The new guidance outlines how seafood workers, while not at increased risk for COVID-19 due to handling seafood products, should still be provided with special accommodations like separate sleeping arrangements, flexible work schedules to allow for social distancing and personal protective equipment, especially while on vessels at sea.
In addition to reiterating previous guidance by the agencies — such as conducting assessments of hazards that increase risk of occupational exposure, isolating sick workers, maintaining proper hygiene and social distancing — the agency also encouraged employers to have vessels ready for infected workers to be taken for medical evaluation and treatment.
"It is imperative that workers in the seafood processing industry are protected from coronavirus exposure in their workplace," OSHA's Principal Deputy Assistant Secretary of Labor for Occupational Safety and Health Loren Sweatt said in a statement.
John Connelly, the president of the National Fisheries Institute, said the guidance is "in keeping with the best practices recognized by the industry for COVID-prevention controls."

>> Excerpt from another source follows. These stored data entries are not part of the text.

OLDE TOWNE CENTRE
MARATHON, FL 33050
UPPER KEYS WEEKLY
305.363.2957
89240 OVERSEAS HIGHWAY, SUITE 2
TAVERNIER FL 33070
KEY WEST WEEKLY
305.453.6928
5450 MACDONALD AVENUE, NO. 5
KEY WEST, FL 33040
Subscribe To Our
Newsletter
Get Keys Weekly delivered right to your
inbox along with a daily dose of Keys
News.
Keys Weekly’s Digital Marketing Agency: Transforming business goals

"The seafood industry-specific guidance reiterates that seafood-processing workers are not exposed to the disease through the fish and seafood products they handle," Connelly said in a statement. "It provides useful tools to minimize hazards for workers who come in relatively close contact with each other and may raise exposure risk factors."
The guidelines come as some have called for commercial fishing in certain parts of the country to be shut down as the pandemic rages forward.

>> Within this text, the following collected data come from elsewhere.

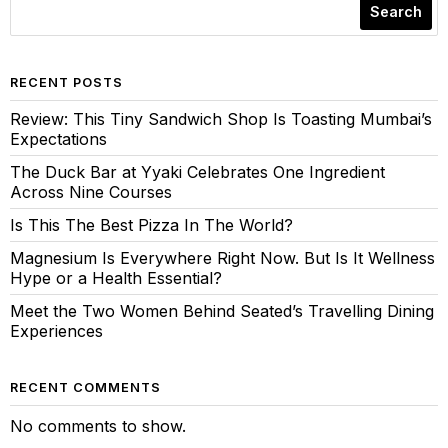
Search
RECENT POSTS
Review: This Tiny Sandwich Shop Is Toasting Mumbai’s
Expectations
The Duck Bar at Yyaki Celebrates One Ingredient
Across Nine Courses
Is This The Best Pizza In The World?
Magnesium Is Everywhere Right Now. But Is It Wellness
Hype or a Health Essential?
Meet the Two Women Behind Seated’s Travelling Dining
Experiences
RECENT COMMENTS
No comments to show.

In May, public health experts and
native leaders slammed Alaska Gov. Mike Dunleavy's decision to allow commercial fishing this summer. The Bristol Bay Area Health Corporation, which serves 28 villages in southwestern Alaska, called on the governor to shut down commercial salmon fisheries for the high season of June and July to prevent a potential influx of COVID-19 cases that the hospital says it's not equipped to handle.
Thursday's tips add to a
growing list of guidelines for pharmacy, retail and delivery workers on the front lines of the pandemic, instructing employers to clean surfaces and use drive-through windows to help prevent the virus' spread.
But OSHA has been under fire by some lawmakers, workers' advocates and unions that say the workplace safety watchdog is dropping the ball on workers by only administering nonbinding guidelines.

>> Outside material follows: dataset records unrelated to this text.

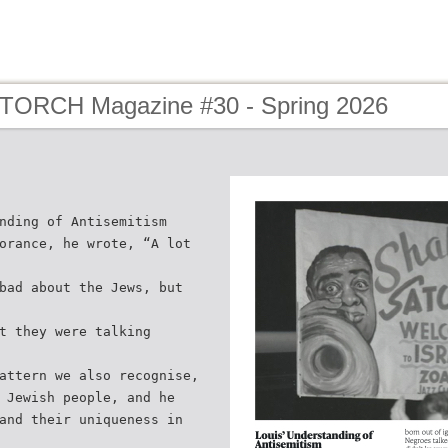
 TORCH Magazine #30 - Spring 2026
nding of Antisemitism
orance, he wrote, “A lot
bad about the Jews, but
t they were talking
attern we also recognise,
 Jewish people, and he
and their uniqueness in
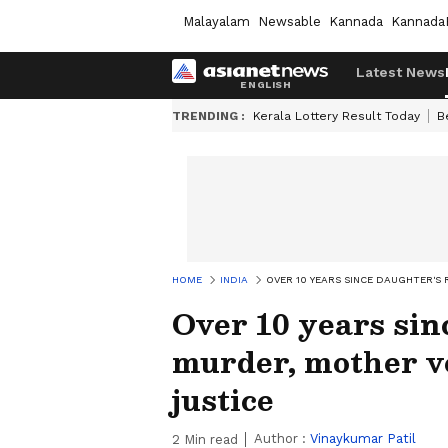
Malayalam
Newsable
Kannada
Kannada
Latest News
TRENDING :
Kerala Lottery Result Today
B
HOME
INDIA
OVER 10 YEARS SINCE DAUGHTER'S
Over 10 years sin
murder, mother vo
justice
Author :
Vinaykumar Patil
2
Min read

Sweatt said during a congressional hearing in May that the agency had issued one citation related to the pandemic, saying it is a challenge to build cases that will withstand court scrutiny. Safety advocates have said the agency's actions only demonstrate its loose enforcement approach.
The agency has also faced litigation that sought to force it to issue an emergency safety rule requiring employers to protect workers from COVID-19. The D.C. Circuit on June 11
tossed a lawsuit by the
AFL-CIO seeking to do just that, citing "considerable deference" the court owes the agency.